REQUIREMENT: Copy the lines starting at the one containing "года + набор" and ending at the one containing "прочитанных книг.", switching "карточек" to "открыток" and keeping everything else the same.

Data excerpts:
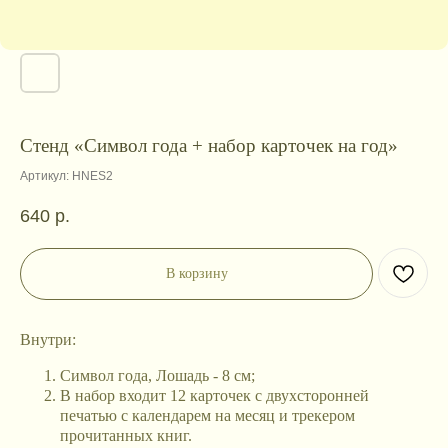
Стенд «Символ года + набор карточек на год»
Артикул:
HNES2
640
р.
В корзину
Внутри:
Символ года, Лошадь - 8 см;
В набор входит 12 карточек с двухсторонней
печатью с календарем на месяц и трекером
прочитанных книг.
==
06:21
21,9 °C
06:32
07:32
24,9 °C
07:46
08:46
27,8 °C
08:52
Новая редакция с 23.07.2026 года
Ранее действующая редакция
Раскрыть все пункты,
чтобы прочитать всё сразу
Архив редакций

RESPONSE:
Стенд «Символ года + набор открыток на год»
Артикул:
HNES2
640
р.
В корзину
Внутри:
Символ года, Лошадь - 8 см;
В набор входит 12 открыток с двухсторонней
печатью с календарем на месяц и трекером
прочитанных книг.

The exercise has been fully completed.